I have a CSV file where 1 row contains messy data coming from another data source. Example:

Packet number Actions
216 [{“ActionNeeded”:”Update things”,”ResponsibleName”:”John Smith”},{“ActionNeeded”:”Design stuff”,”ResponsibleName”:”Jane Smith”}]
217 [{“ActionNeeded”:”Update stuff”,”ResponsibleName”:”Fred Freddington”},{“ActionNeeded”:”Design stuff”,”ResponsibleName”:”Lisa Leslie”}]

Is there a way to split the actions column into rows based on } as the delimiter and separate it by action and name column. But also have the split columns tie back to the Packet number as key:value pairs?

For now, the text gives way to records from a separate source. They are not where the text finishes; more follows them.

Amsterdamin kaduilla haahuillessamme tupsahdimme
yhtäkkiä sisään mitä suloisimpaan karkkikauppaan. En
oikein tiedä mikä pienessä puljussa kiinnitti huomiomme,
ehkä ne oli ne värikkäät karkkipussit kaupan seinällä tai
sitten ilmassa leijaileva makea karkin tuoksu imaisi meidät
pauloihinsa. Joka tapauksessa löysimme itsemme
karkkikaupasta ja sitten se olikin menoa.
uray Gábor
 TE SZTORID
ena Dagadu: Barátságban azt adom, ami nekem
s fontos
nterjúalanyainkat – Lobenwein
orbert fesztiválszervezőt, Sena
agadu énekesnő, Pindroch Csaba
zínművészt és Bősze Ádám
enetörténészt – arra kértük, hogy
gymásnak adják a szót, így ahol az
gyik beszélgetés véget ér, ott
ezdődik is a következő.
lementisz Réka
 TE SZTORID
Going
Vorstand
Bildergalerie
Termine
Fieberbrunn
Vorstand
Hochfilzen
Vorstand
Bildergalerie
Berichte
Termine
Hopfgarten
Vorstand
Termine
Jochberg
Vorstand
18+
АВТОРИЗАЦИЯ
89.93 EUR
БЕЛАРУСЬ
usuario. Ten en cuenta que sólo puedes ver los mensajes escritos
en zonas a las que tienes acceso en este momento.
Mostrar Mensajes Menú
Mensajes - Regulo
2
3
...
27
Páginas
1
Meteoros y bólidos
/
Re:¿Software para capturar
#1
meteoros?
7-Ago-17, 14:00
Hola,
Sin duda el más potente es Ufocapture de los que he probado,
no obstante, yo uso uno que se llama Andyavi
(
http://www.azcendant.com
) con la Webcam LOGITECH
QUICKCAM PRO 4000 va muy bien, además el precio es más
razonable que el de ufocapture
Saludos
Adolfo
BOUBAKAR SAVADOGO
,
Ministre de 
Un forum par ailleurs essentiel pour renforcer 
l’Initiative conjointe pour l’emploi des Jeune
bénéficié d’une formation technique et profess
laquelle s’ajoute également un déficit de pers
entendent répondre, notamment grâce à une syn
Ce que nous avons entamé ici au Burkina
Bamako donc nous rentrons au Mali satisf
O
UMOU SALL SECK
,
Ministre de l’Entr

This is what i’d want my CSV file to look like:

Packet Number Actions Responsible Name
216 Update Things John Smith
216 Design stuff Jane Smith
217 Update stuff Fred Freddington
217 Design stuff Lisa Leslie

I’ve tried using df split and str.findall to isolate Actions and Responsible names, but i’m finding it hard to tie the split rows back to the packet number column.

Thanks much!

Answer

It appears that there are some formatting errors in your sample data, but assuming that these are indeed formatting errors, I reckon the following should work.

First, .explode() the DataFrame on the ‘data’ column, resulting in separate lines for each action per ID.

Then, each of these lines contains a dict of actions and users. I’m not sure if it is the computationally optional solution, but you can convert a series of dicts to a new set of columns with .apply(pd.Series), which basically creates a new DataFrame using the dictionary values across the original column.

Finally, concat both data frames back together. I’ve used df, df_msg and df_full below to keep the process easier to follow.

import pandas as pd

# Dummy data, fixed formatting (pardon the long line of code)
df = pd.DataFrame(data={'packet number': [216, 217],
                  'data': [[{"ActionNeeded":"Update things","ResponsibleName":"John Smith"},{"ActionNeeded":"Design stuff","ResponsibleName":"Jane Smith"}], [{"ActionNeeded":"Update stuff","ResponsibleName":"Fred Freddington"},{"ActionNeeded":"Design stuff","ResponsibleName":"Lisa Leslie"}]]})


df = df.explode('data')
df_msg = df['data'].apply(pd.Series)
df_full = pd.concat([df, df_msg], axis=1)